Collect every line of the records below that contains the word "Agustus".
◆ ◆ ◆ ◆
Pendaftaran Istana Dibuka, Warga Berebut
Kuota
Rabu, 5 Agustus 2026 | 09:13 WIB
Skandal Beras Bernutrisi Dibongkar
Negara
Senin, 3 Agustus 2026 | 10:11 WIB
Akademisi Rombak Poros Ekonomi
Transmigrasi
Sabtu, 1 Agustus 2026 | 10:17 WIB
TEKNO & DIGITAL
◆ ◆ ◆ ◆
[Response to the exercise]
Rabu, 5 Agustus 2026 | 09:13 WIB
Senin, 3 Agustus 2026 | 10:11 WIB
Sabtu, 1 Agustus 2026 | 10:17 WIB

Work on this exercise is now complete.